Tome um diretor ocidental, com absolutamente nenhuma conexão pessoal com a fascinante e intrincada cultura japonesa. Risco. Adicione a produção tarimbada de ninguém menos que Steven Spielberg, que por muito pouco também não assumiu a direção. Melhorou. Entre com um elenco de consagradas atrizes chinesas, não japonesas, para protagonizar a história adaptada a partir do best-seller escrito por Arthur Golden em 1997. Risco novamente? Sim, mas em nenhum momento esta ameaça é concretizada. Além do mais, trata-se de uma produção americana sobre uma realidade estrangeira. Logo, os diálogos que interessam são em inglês, não japonês. E o melhor de tudo é constatar que isso não é, de forma alguma, um empecilho ao excelente resultado do filme.
No Japão da década de 30 a garotinha Chiyo (Suzuka Ohgo, na adolescência Zhang Ziyi) é vendida por seus pais, indo parar num dos inúmeros bairros usados como reduto dos aristocratas e homens de negócios que desfrutam da vida noturna nas casas de chá, em companhia das mais fascinantes gueixas. A menina cresce no ambiente de um oki-ya (uma casa de gueixas), subjugada por sua nova "mãe" (Kaori Momoi) e sob constante influência da antipatia de Hatsumomo (Gong Li), uma das mais populares e belas gueixas da região. Um encontro com um rico empresário (Ken Watanabe) acende nela o desejo de se tornar uma gueixa e, assim, ter a chance de futuramente reencontrá-lo. Auxiliada por uma paciente instrutora (Michelle Yeoh), Chiyo precisa aprender a conviver com os perigos, as intrigas e as desilusões de um meio onde a felicidade parece ser um sonho cada vez mais inatingível.

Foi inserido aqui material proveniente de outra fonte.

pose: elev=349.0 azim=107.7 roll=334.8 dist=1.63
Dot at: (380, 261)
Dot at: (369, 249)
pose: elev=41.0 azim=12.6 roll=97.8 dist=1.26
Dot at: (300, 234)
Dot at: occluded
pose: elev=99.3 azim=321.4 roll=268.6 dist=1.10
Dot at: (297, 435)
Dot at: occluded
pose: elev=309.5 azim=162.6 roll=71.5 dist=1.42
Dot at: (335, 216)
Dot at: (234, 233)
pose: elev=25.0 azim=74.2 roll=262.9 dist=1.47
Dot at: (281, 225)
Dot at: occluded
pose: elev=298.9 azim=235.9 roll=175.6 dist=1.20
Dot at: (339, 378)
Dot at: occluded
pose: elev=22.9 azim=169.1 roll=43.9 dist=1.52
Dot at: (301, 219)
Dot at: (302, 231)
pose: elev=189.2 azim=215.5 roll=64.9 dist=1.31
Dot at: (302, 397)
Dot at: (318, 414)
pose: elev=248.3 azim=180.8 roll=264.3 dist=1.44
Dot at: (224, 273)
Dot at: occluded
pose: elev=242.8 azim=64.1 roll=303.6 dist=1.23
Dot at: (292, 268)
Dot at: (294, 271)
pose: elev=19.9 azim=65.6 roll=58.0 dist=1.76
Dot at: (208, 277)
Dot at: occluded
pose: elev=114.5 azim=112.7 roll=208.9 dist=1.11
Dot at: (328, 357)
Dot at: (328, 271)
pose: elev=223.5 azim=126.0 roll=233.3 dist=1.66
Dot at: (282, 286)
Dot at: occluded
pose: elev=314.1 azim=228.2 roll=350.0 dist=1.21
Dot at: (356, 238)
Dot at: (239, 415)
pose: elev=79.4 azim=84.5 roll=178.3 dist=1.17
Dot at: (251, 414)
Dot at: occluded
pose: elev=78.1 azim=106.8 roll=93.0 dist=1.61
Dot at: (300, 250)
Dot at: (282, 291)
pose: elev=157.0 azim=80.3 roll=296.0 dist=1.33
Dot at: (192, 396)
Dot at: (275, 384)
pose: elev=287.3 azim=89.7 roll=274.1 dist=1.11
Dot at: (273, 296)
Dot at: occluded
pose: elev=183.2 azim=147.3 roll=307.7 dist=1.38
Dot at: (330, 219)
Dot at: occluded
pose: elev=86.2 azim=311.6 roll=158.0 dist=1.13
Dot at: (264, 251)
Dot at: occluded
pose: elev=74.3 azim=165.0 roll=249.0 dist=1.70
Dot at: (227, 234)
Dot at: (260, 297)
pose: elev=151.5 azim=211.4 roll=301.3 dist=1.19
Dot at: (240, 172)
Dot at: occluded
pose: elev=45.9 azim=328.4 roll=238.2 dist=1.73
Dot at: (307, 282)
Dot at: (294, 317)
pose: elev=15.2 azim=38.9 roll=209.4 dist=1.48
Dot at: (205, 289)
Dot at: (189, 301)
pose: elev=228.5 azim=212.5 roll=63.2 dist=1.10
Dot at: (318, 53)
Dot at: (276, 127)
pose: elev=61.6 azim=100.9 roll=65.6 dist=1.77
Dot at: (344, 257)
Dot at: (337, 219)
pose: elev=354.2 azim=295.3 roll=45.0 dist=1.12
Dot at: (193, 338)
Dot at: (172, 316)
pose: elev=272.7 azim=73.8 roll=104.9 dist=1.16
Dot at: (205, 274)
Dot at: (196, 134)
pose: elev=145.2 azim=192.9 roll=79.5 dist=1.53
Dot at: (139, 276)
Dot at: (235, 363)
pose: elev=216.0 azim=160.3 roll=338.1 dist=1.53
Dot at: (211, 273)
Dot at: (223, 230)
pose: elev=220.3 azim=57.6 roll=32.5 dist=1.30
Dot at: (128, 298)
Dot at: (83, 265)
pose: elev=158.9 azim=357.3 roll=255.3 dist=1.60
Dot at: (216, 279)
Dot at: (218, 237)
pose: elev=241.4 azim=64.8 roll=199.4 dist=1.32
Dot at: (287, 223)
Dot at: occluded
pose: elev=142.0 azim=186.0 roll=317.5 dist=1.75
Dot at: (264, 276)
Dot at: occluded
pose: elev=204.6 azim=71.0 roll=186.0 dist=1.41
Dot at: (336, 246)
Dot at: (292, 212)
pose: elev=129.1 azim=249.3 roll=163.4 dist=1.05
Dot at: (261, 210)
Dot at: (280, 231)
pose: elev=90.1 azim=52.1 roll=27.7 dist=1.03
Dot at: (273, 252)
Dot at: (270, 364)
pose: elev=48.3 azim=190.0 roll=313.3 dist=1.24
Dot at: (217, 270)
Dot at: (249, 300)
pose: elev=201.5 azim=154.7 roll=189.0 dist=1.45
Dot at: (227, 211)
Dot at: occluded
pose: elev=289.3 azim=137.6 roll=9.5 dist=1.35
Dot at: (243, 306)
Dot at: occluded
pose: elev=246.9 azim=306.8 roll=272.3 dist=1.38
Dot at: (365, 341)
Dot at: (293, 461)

O que há de mais espetacular neste filme é, sem sombra de dúvida, o design de produção que recriou uma antiga Kyoto que hoje não mais é possível ser encontrada, imprimiu um aspecto quase onírico a muitas das seqüências envolvendo o mundo fechado das gueixas e, assim, presenteou a narrativa em off da personagem central com uma atmosfera que beira a perfeição. O universo que o filme se propõe a mostrar já é, por si só, misterioso o suficiente para garantir o interesse, mas a trajetória da garotinha que queria se tornar uma gueixa para encontrar o amor extrapola essa idéia com classe. Sempre envolta em contradições típicas das heroínas de romances (gueixas podem ou não podem amar?) e marcada por passagens bastante tensas, como a esplêndida seqüência da dança de Chiyo diante tanto da maior inimiga quanto do amor de sua vida.
A veracidade da retratação do mundo das gueixas não vem ao caso, já que mesmo no próprio Japão isso é um assunto bastante nebuloso para a sociedade em geral. As culturas estrangeiras vão ainda mais longe, associando-as sem pestanejar com a imagem de prostitutas de luxo. O filme de Rob Marshall meio que confirma essa informação para a época em que se passa a história, mas ao mesmo tempo evita ir mais fundo em seus desdobramentos. Parece ser evidente, no entanto, que uma fidelidade mínima à cultura fechada das gueixas foi mantida. Nos dias de hoje é praticamente reconhecido que só se torna gueixa a adolescente que realmente almeja esse objetivo, tornando-se uma profissional de entretenimento, não prostituta, e levando uma vida mais independente que a das mulheres normais, mas definitivamente relegada à margem do convívio social.
Zhang Ziyi encarna o papel-título com bastante competência, mas eu tenho que admitir que minha atenção só esteve centrada em uma atriz, pelo menos durante todo o tempo em que ela permaneceu em cena: Gong Li. Continua belíssima, característica que é ainda mais acentuada pelo quê de tragédia que marca a índole de sua personagem, uma gueixa experiente que reconhece instantaneamente uma rival à altura somente ao vislumbrá-la, mesmo sendo ela apenas uma criança. Na primeira metade do filme é Gong Li quem fica no caminho da felicidade de Chiyo. Na segunda, o próprio meio em que ela passa a viver assume o papel de seu inimigo. Durante todo o tempo de filme o espetáculo é de uma beleza deveras hipnotizante, marcado por um desfecho no mínimo condizente com a realidade em que o longa se insere.